[Data for analysis — start]

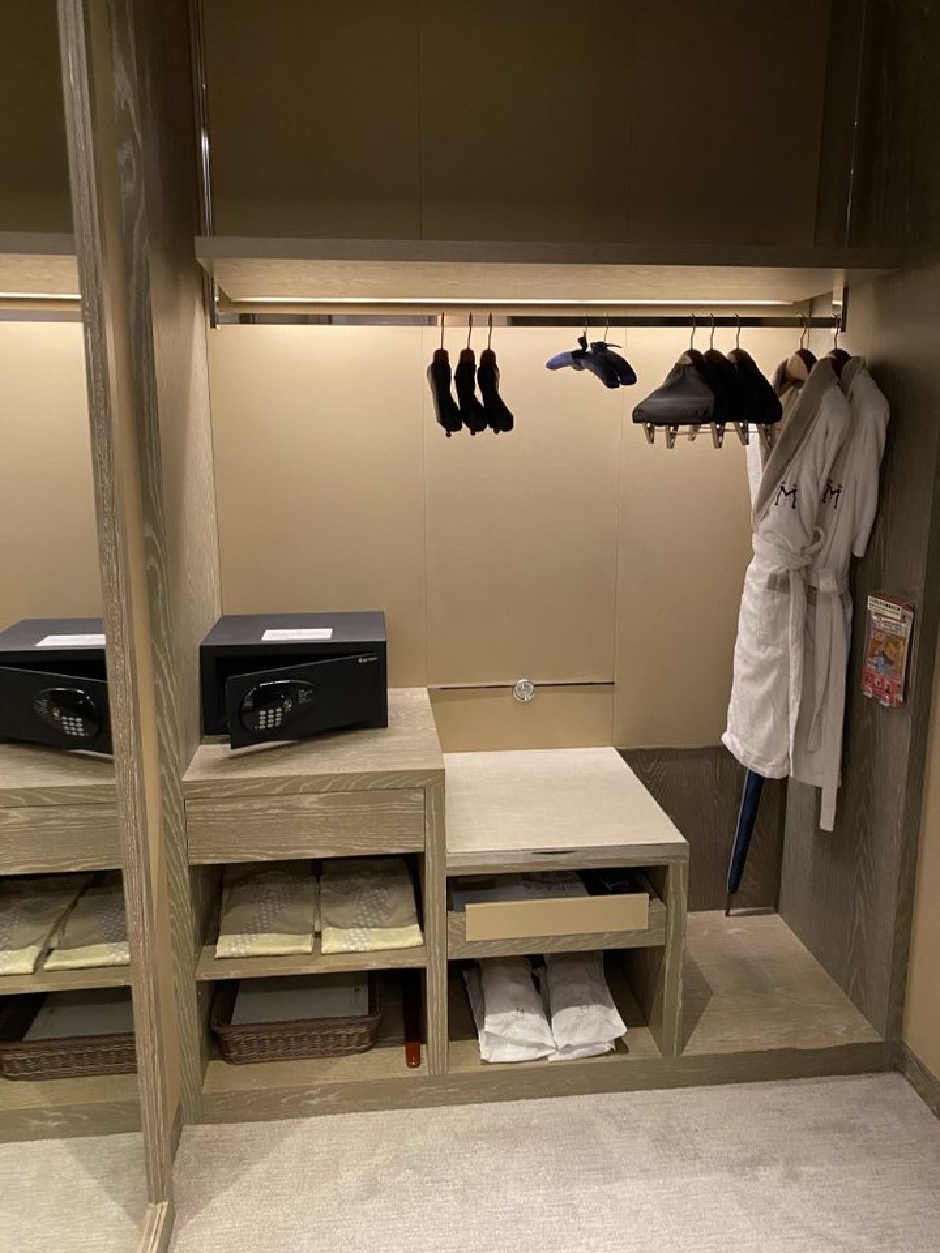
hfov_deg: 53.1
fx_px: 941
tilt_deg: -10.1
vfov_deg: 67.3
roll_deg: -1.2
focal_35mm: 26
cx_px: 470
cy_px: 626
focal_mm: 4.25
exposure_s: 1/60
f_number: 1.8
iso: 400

[Data for analysis — finish]

• [Task to carry out]
Any pictures above are to be left out. Retype the rest of the records exactly.

• [Exercise output]
hfov_deg: 53.1
fx_px: 941
tilt_deg: -10.1
vfov_deg: 67.3
roll_deg: -1.2
focal_35mm: 26
cx_px: 470
cy_px: 626
focal_mm: 4.25
exposure_s: 1/60
f_number: 1.8
iso: 400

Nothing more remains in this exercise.